My blog is not the only thing that I’ve neglected in the last month, as I struggled to finish scenes, make character’s motivations more believable and put chapters in order. My house was filthy. My garden, which is a major source of food for us in the summer, was nearly overtaken by a violent weed uprising, and there were many seedling casualties. My students got about half as many emails from me as they usually do, (although they probably still thought that was too much.) Our pile of laundry toppled out of the closet and began to crawl across the bedroom floor, like a soldier involved in guerrilla warfare. My dog was allowed to forget basic commands like sit, heel and don’t eat that manuscript.  My friends called me and emailed me, but alas, only 20 percent of the calls and emails have been returned.

Professors told me it would be like this. I read quotes about the insanity of non-stop fiction writing. I heard firsthand from other students in my MFA program that the last push of putting together a thesis is just like going crazy.

They were right, and I’m finally able to stop raving, wipe the froth from my mouth, take a break and write a blog post or two.

I really did question my sanity this month. Not because of the novel writing process itself, per se, but because all I’ve wanted to do with my life, ever since I was a toddler, was write a novel. And it turns out that writing a novel, in its most intense form, is hell. What kind of little kid was I to have aspirations like this? Why did it take me so long to realize that my dream was so dumb?
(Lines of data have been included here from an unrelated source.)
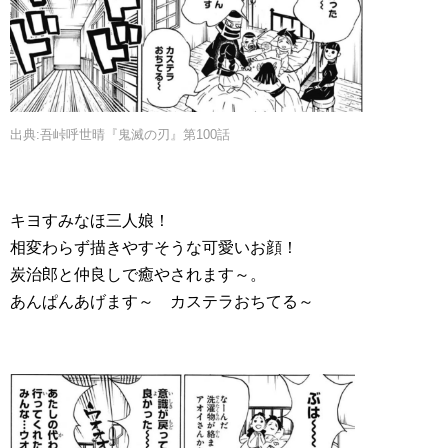
出典:吾峠呼世晴『鬼滅の刃』第100話
キヨすみなほ三人娘！
相変わらず描きやすそうな可愛いお顔！
炭治郎と仲良しで癒やされます～。
あんぱんあげます～ カステラおちてる～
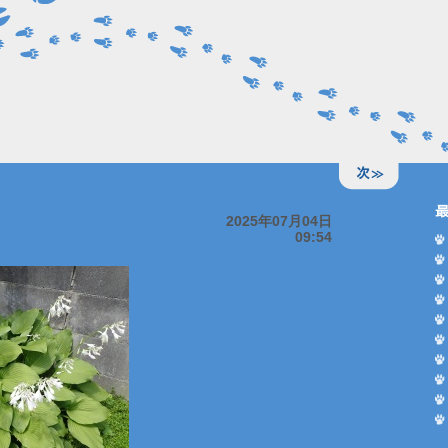
2025年07月04日
09:54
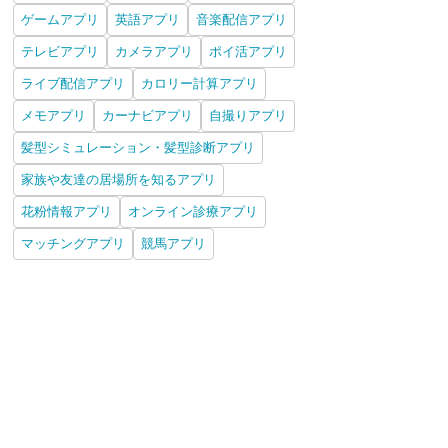
ゲームアプリ
英語アプリ
音楽配信アプリ
テレビアプリ
カメラアプリ
ポイ活アプリ
ライブ配信アプリ
カロリー計算アプリ
メモアプリ
カーナビアプリ
自撮りアプリ
髪型シミュレーション・髪型診断アプリ
家族や友達の居場所を知るアプリ
花粉情報アプリ
オンライン診療アプリ
マッチングアプリ
競馬アプリ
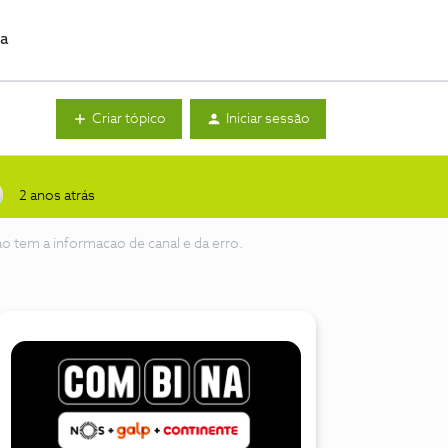
da
Criar tópico
Iniciar sessão
2 anos atrás
o tem a informacao de canal e da erro.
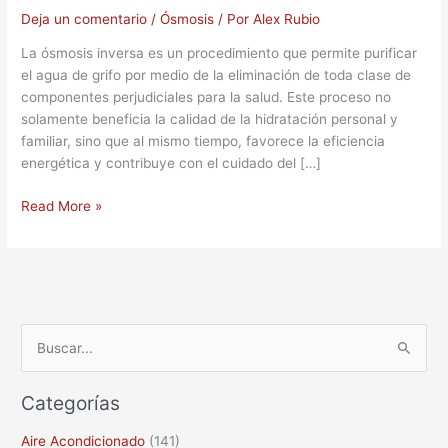
Deja un comentario
/
Ósmosis
/ Por
Alex Rubio
La ósmosis inversa es un procedimiento que permite purificar
el agua de grifo por medio de la eliminación de toda clase de
componentes perjudiciales para la salud. Este proceso no
solamente beneficia la calidad de la hidratación personal y
familiar, sino que al mismo tiempo, favorece la eficiencia
energética y contribuye con el cuidado del […]
Read More »
B
u
Categorías
s
c
Aire Acondicionado
(141)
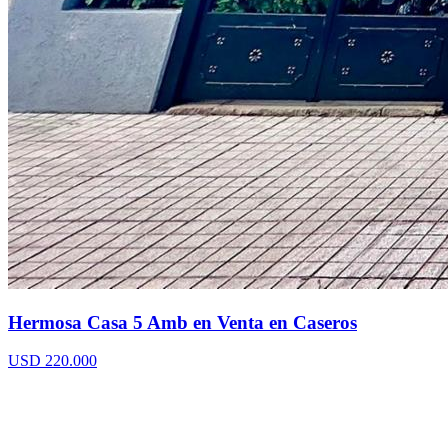
Hermosa Casa 5 Amb en Venta en Caseros
USD 220.000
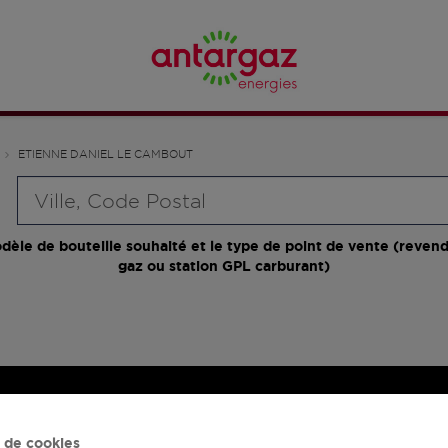
ETIENNE DANIEL LE CAMBOUT
Requête
dèle de bouteille souhaité et le type de point de vente (revend
gaz ou station GPL carburant)
 de cookies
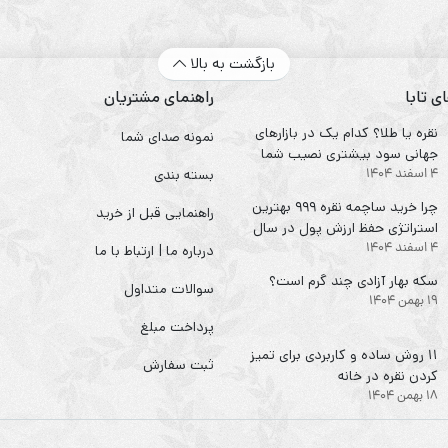
بازگشت به بالا
ی تابا
راهنمای مشتریان
نقره یا طلا؟ کدام یک در بازارهای
نمونه صدای شما
جهانی سود بیشتری نصیب شما
4 اسفند 1404
می‌کند؟
بسته بندی
چرا خرید ساچمه نقره ۹۹۹ بهترین
راهنمایی قبل از خرید
استراتژی حفظ ارزش پول در سال
4 اسفند 1404
۱۴۰۴ است؟
درباره ما | ارتباط با ما
سکه‌ بهار آزادی چند گرم است؟
سوالات متداول
19 بهمن 1404
پرداخت مبلغ
۱۱ روش ساده و کاربردی برای تمیز
ثبت سفارش
کردن نقره در خانه
18 بهمن 1404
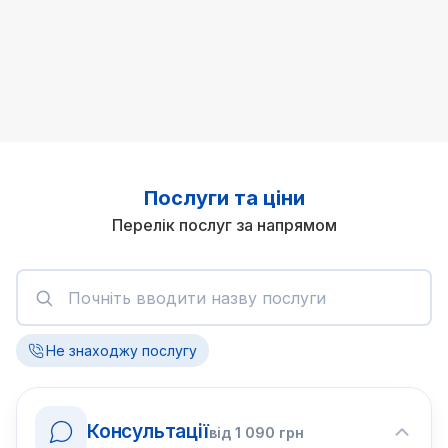
Послуги та ціни
Перелік послуг за напрямом
Не знаходжу послугу
Консультації
від
1 090
грн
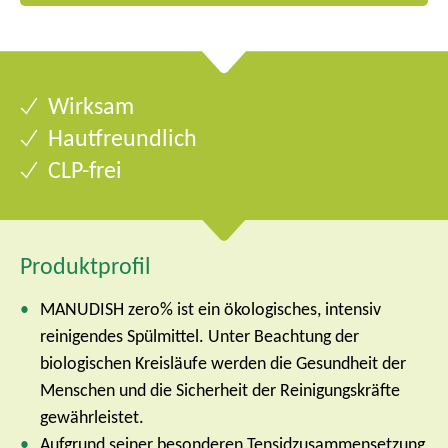
Wirksam
Hautfreundlich
CLP-frei
Produktprofil
MANUDISH zero% ist ein ökologisches, intensiv
reinigendes Spülmittel. Unter Beachtung der
biologischen Kreisläufe werden die Gesundheit der
Menschen und die Sicherheit der Reinigungskräfte
gewährleistet.
Aufgrund seiner besonderen Tensidzusammensetzung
Is it too late to decide that I want to be something else?

Truth is, intense novel writing isn’t healthy. It’s like drinking red wine. In small doses, it can be good for you. My life has been dramatically improved by the Graham Greene method of writing 500 words a day. Five hundred words a day is  a nice round number. It’s healthy. It’s reasonable. You can write 500 words a day and live a normal, productive life.

But if you get a steady diet of novel-writing, if you do nothing but work on a novel for days on end, hoo boy, no one wants to be around you. That’s less like a glass of wine a day and more like wandering around with Thunderbird in a paper bag.  You never change out of your pajamas. You start walking around in a daze, not really interacting with the people who are actually in front of you, but always preoccupied with what some imaginary people are supposed to be doing. Then you get mad at the imaginary people for not doing the things that they are supposed to be doing. You stare at a blank screen and despair. You write a page and are elated. You realize the page of writing is terrible and it’s back down into the pit of despair again. You don’t so much sleep as pass out.

I’m glad that’s over. Or at least that it’s over for now, because I’m not actually done with my novel. My  thesis was done and sent out to my mentor and reader early this week, but the novel is still not quite finished. Which means that I’m sure I’ll disappear to work on it again. For now, I’m enjoying the real world, which is a crazy place, but not as insane as the world inside my head.